■ **ATTIVITÀ**:
**1.** Trascrivi dalla cronaca calcistica tutto il tratto che va da "Ad inizio secondo" giù fino a "per il Milan.".
**2.** Nella cronaca calcistica, chi entra nella Lazio al posto di Caicedo?
**3.** Riprendi la cronaca calcistica da dove si ferma e portala avanti.

Ad inizio secondo tempo arriva anche il 3-0 del Milan con Bonaventura al 56': il numero cinque rossonero salta un avversario sulla trequarti con un doppio passo e calcia in porta, la sfera, deviata da Rossettini, termina alle spalle di Sorrentino. Partita chiusa anche se al 63' il "sempreverde" Pellissier accorcia le distanze: disattenzione difensiva del Milan e Pellissier dai venticinque metri con una gran botta di sinistro batte Donnarumma sul palo più lontano. Gattuso manda in campo Cutrone per Bonaventura, passando al 4-4-2 e sfiorando il poker con un tiro a giro di Suso. Finisce 3-1 per il Milan.

LAZIO-FIORENTINA 1-0, DECIDE IMMOBILE

Il match inizia subito su grandi ritmi e con Parolo e Pjaca che si rendono pericolosi un paio di volte a testa nel primo quarto d'ora. La Fiorentina al 27' ha una grande chance: errore clamoroso di Wallace, che di fatto libera al tiro davanti a Strakosha il centrocampista viola. Pronta l'uscita del portiere albanese, che chiude lo specchio a tu per tu. Al 31' il portiere albanese è ancora protagonista con una parata a terra su Simeone, ma è la Lazio al 37' a portarsi in vantaggio: calcio d'angolo battuto da Leiva, sul primo palo arriva la spizzata di Radu che manda la sfera verso la parte opposta. Lì arriva Immobile, la cui zampata trova una risposta a mano aperta di Lafont che però non riesce a tenere il pallone fuori dalla porta. La Fiorentina accusa il colpo e al 43' rischia ancora con un errore di Lafont sulla punizione calciata in mezzo da Leiva, il tap-in di Caicedo però non è efficace graziando i viola.

Il secondo tempo inizia con una Fiorentina all'attacco e pericolosa al 57' con un sinistro di Biraghi che Strakosha respinge a pugni chiusi. La Lazio agisce di rimessa, lasciando il pallino in mano agli uomini di Pioli che manda in campo anche Eysseric dopo Fernandes. Nella Lazio invece entrano Correa per Caicedo e Luiz Felipe per Wallace. Il copione del match non cambia, con la Fiorentina che però resta imprecisa in fase di conclusione specie con Pjaca. La grande chance per pareggiare capita all'86' a Sottil, subentrato proprio al croato: Simeone libera al tiro il numero 21 ospite, la cui conclusione a botta sicura però viene murata da un difensore della squadra di casa. Questa a sua volta va vicina al 2-0 con un destro di Correa, trovando però un grande intervento di Lafont. Non succede altro, la Lazio torna a vincere.

■ **MATERIALE ESTRATTO**:
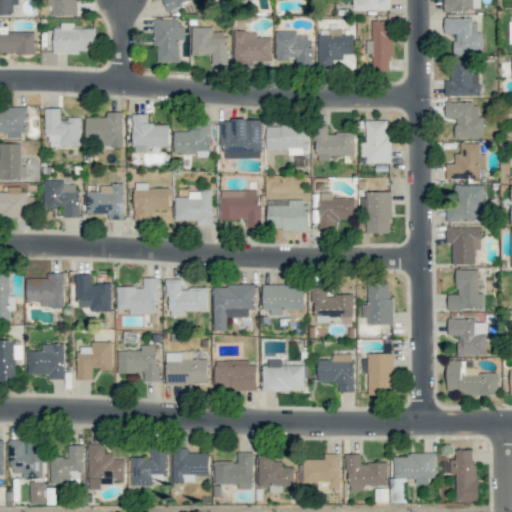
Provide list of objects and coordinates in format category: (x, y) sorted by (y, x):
building: (174, 2)
building: (370, 4)
building: (461, 5)
building: (63, 7)
building: (510, 30)
building: (464, 34)
building: (72, 38)
building: (167, 39)
building: (17, 41)
road: (125, 42)
building: (209, 43)
building: (380, 45)
building: (333, 46)
building: (293, 47)
building: (250, 48)
building: (462, 79)
road: (210, 89)
building: (465, 118)
building: (13, 121)
building: (61, 128)
building: (105, 129)
building: (148, 133)
building: (241, 138)
building: (287, 138)
building: (193, 141)
building: (376, 141)
building: (333, 143)
building: (11, 161)
building: (466, 162)
building: (511, 172)
building: (61, 196)
building: (150, 199)
building: (106, 201)
building: (13, 203)
building: (467, 203)
building: (241, 206)
building: (511, 206)
building: (194, 207)
building: (334, 209)
road: (422, 209)
building: (377, 211)
building: (288, 215)
building: (463, 243)
building: (511, 244)
road: (211, 251)
building: (46, 289)
building: (466, 291)
building: (92, 293)
building: (6, 296)
building: (140, 297)
building: (282, 297)
building: (185, 298)
building: (231, 303)
building: (378, 303)
building: (331, 305)
building: (469, 335)
building: (9, 358)
building: (93, 358)
building: (48, 360)
building: (140, 361)
building: (185, 367)
building: (337, 371)
building: (380, 373)
building: (235, 374)
building: (282, 375)
building: (469, 379)
building: (511, 380)
road: (255, 416)
building: (26, 458)
building: (189, 464)
road: (504, 464)
building: (67, 466)
building: (103, 466)
building: (415, 466)
building: (149, 467)
building: (235, 470)
building: (323, 470)
building: (364, 472)
building: (274, 473)
building: (463, 473)
building: (397, 489)
building: (37, 492)
building: (381, 494)
road: (508, 507)
road: (267, 510)
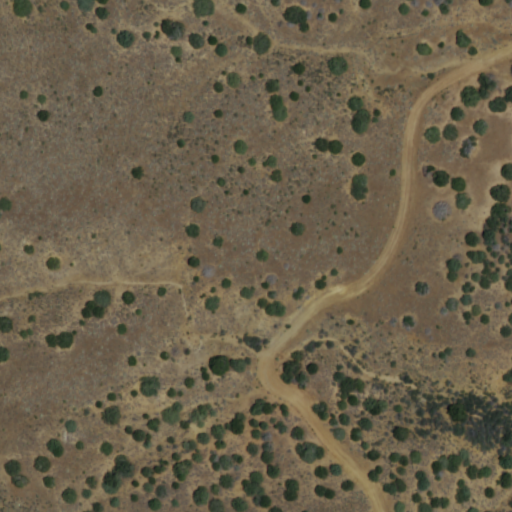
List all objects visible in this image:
road: (351, 280)
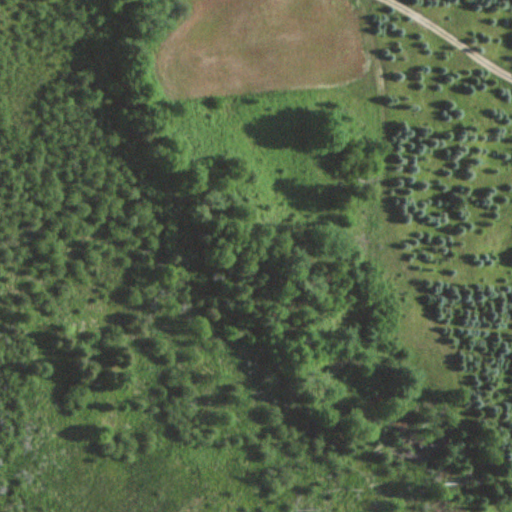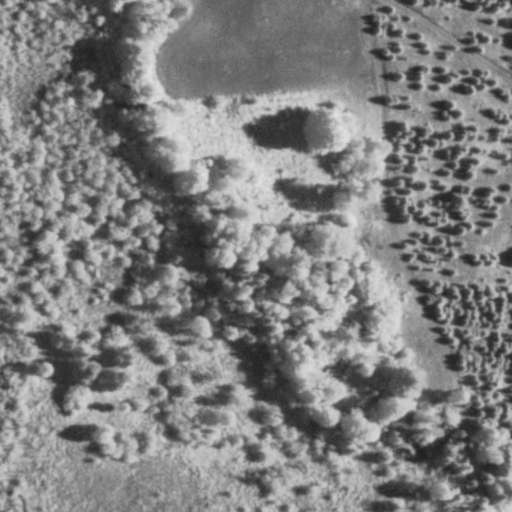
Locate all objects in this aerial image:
road: (449, 38)
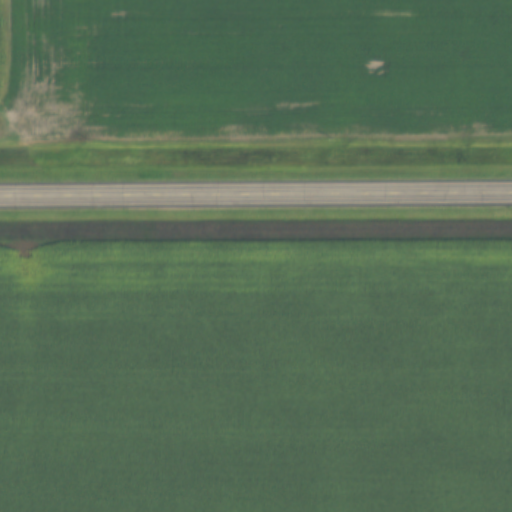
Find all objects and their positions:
crop: (255, 72)
road: (256, 196)
crop: (256, 377)
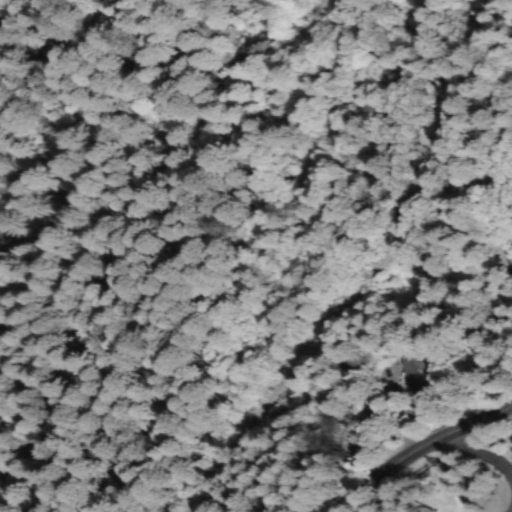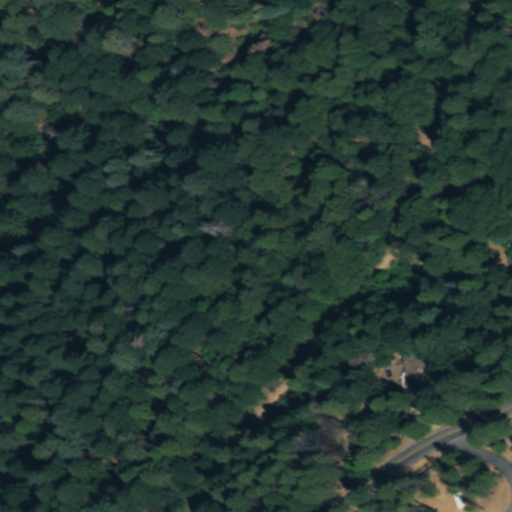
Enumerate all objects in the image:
road: (369, 273)
road: (495, 426)
road: (417, 453)
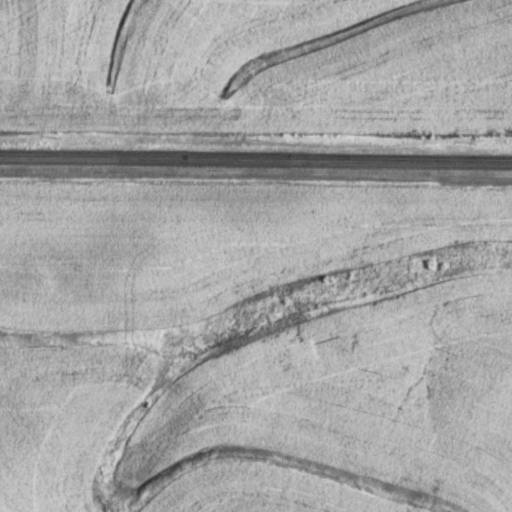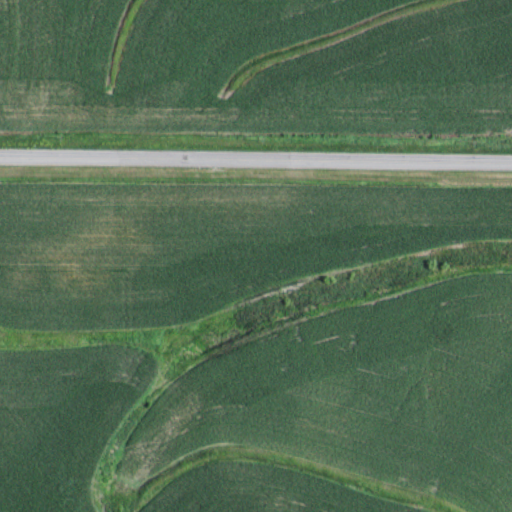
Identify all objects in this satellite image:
road: (256, 160)
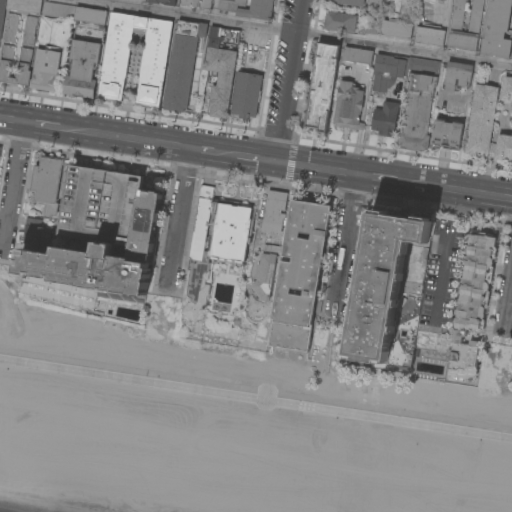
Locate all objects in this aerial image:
building: (443, 0)
building: (443, 0)
building: (163, 2)
building: (164, 2)
building: (348, 2)
building: (349, 2)
building: (197, 4)
building: (197, 4)
building: (374, 5)
building: (24, 6)
building: (26, 6)
building: (247, 8)
building: (249, 9)
building: (57, 10)
building: (1, 12)
building: (75, 14)
building: (2, 15)
building: (90, 16)
building: (467, 16)
building: (340, 22)
building: (340, 22)
building: (465, 24)
building: (372, 27)
building: (11, 28)
building: (12, 28)
building: (396, 29)
building: (396, 29)
building: (497, 29)
building: (497, 29)
building: (30, 31)
building: (30, 31)
road: (296, 35)
building: (430, 36)
building: (429, 37)
building: (462, 42)
building: (357, 56)
building: (358, 56)
building: (136, 58)
building: (136, 58)
building: (184, 64)
building: (183, 65)
building: (16, 67)
building: (222, 68)
building: (17, 69)
building: (82, 69)
building: (221, 69)
building: (45, 70)
building: (46, 70)
building: (83, 70)
building: (399, 70)
building: (387, 71)
building: (457, 77)
building: (457, 79)
road: (289, 81)
building: (322, 87)
building: (323, 87)
building: (246, 95)
building: (247, 95)
building: (349, 107)
building: (417, 112)
building: (418, 113)
building: (386, 119)
road: (11, 120)
building: (385, 120)
building: (481, 120)
building: (488, 124)
road: (50, 126)
building: (447, 135)
building: (447, 135)
road: (136, 140)
building: (0, 151)
road: (211, 152)
road: (252, 159)
road: (319, 169)
road: (384, 179)
building: (47, 184)
building: (49, 185)
road: (14, 189)
road: (459, 191)
building: (275, 212)
building: (275, 213)
road: (183, 219)
building: (232, 233)
building: (98, 241)
road: (352, 243)
building: (215, 246)
building: (199, 259)
building: (93, 265)
building: (268, 269)
building: (265, 276)
building: (300, 276)
building: (301, 276)
building: (382, 283)
building: (382, 284)
building: (475, 285)
building: (472, 306)
road: (508, 307)
road: (9, 310)
park: (65, 341)
road: (256, 392)
park: (386, 466)
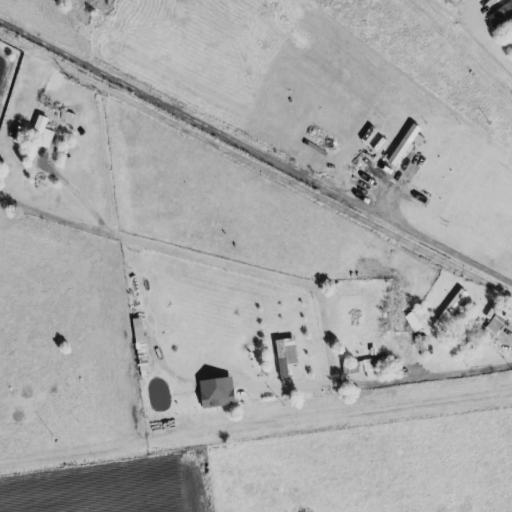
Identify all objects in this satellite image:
building: (502, 16)
road: (485, 45)
building: (43, 132)
building: (408, 143)
road: (255, 170)
road: (57, 222)
road: (416, 236)
road: (299, 284)
building: (452, 309)
building: (501, 319)
building: (416, 320)
building: (288, 356)
building: (363, 368)
road: (241, 386)
building: (220, 398)
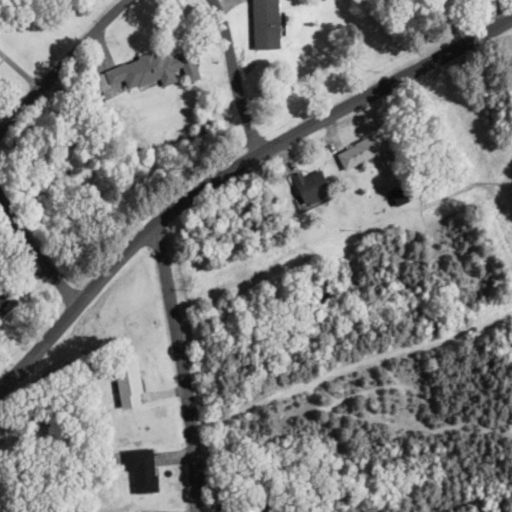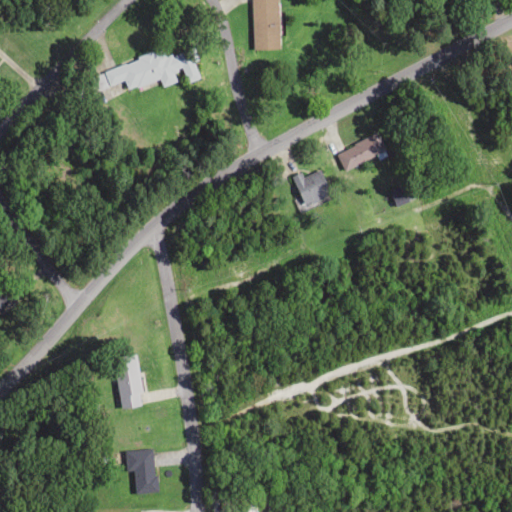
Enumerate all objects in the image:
building: (262, 25)
road: (77, 51)
building: (149, 69)
building: (357, 151)
road: (233, 169)
building: (308, 186)
road: (198, 364)
building: (123, 379)
building: (139, 469)
building: (243, 509)
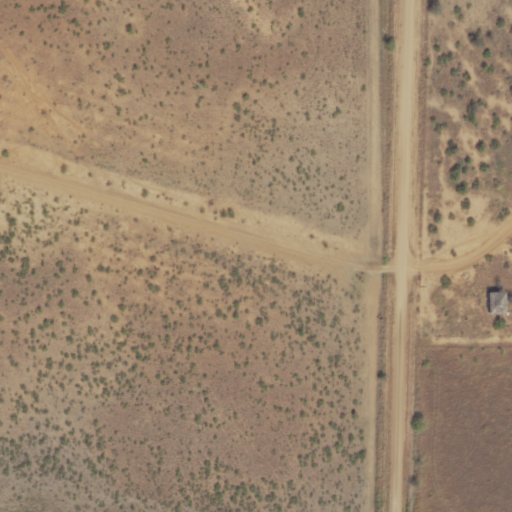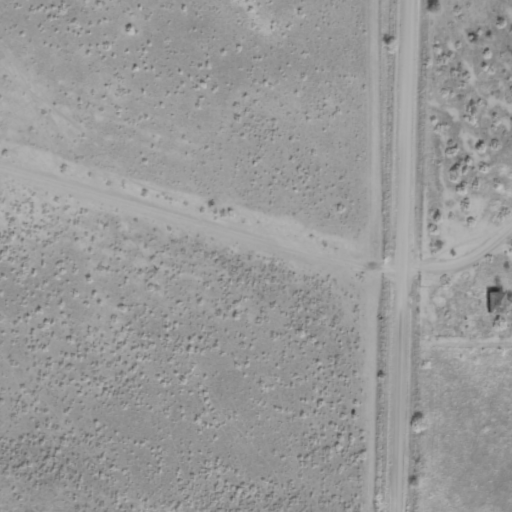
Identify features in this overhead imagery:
road: (458, 251)
road: (405, 256)
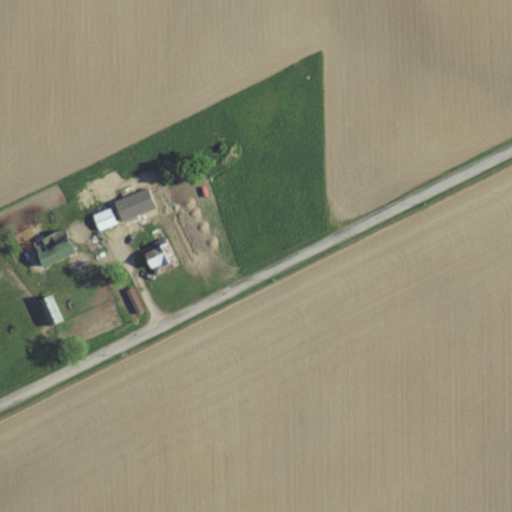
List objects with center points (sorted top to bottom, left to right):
building: (101, 218)
building: (45, 247)
building: (153, 257)
road: (256, 272)
road: (142, 278)
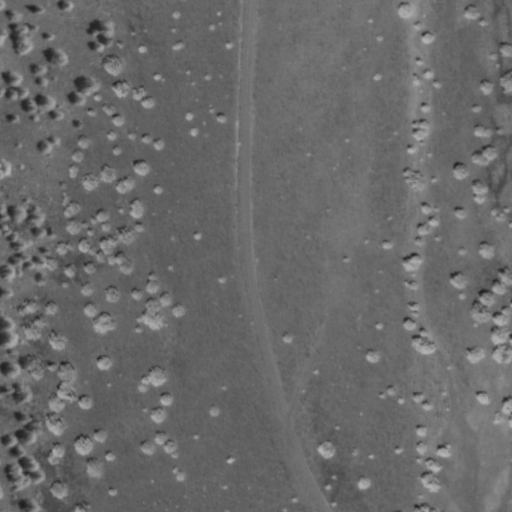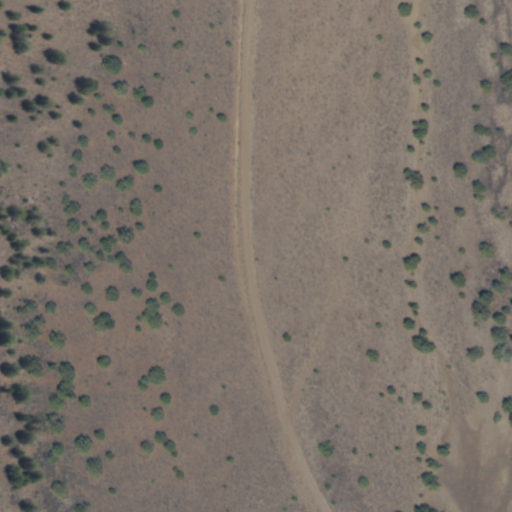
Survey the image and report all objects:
road: (247, 263)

■ **RISPOSTE ALLE ATTIVITÀ**:
**1.**
Ad inizio secondo tempo arriva anche il 3-0 del Milan con Bonaventura al 56': il numero cinque rossonero salta un avversario sulla trequarti con un doppio passo e calcia in porta, la sfera, deviata da Rossettini, termina alle spalle di Sorrentino. Partita chiusa anche se al 63' il "sempreverde" Pellissier accorcia le distanze: disattenzione difensiva del Milan e Pellissier dai venticinque metri con una gran botta di sinistro batte Donnarumma sul palo più lontano. Gattuso manda in campo Cutrone per Bonaventura, passando al 4-4-2 e sfiorando il poker con un tiro a giro di Suso. Finisce 3-1 per il Milan.

**2.** Correa.

**3.**
ATALANTA-SAMPDORIA 0-1, SEGNA TONELLI AL 76'

La sfida dell'Atleti Azzurri d'Italia parte senza fase di studio e al 12' il primo a rendersi pericoloso è Zapata: nasce tutto da un recupero a metà campa di Tolói, tocco per Pasalic che innesca in verticale per Zapata, il cui radente termina a lato non di molto. La risposta della Sampdoria non si fa attendere e arriva al 19': trama insistita dei blucerchiati, Linetty mette al centro col mancino, gran colpo di testa di Andersen, deviata in angolo da un riflesso straordinario di Gollini. Il più pericoloso tra i padroni di casa è sempre Zapata, voglioso di "rivincita" con la sua ex squadra: spiovente dalla sinistra di Gomez, il colombiano impatta bene di testa ma colpisce il palo interno con Audero fermo, poi la difesa ospite allontana. La pressione dei nerazzurri aumenta e al 40' arriva anche il palo di Gomez, con un destro secco che aveva battuto Audero.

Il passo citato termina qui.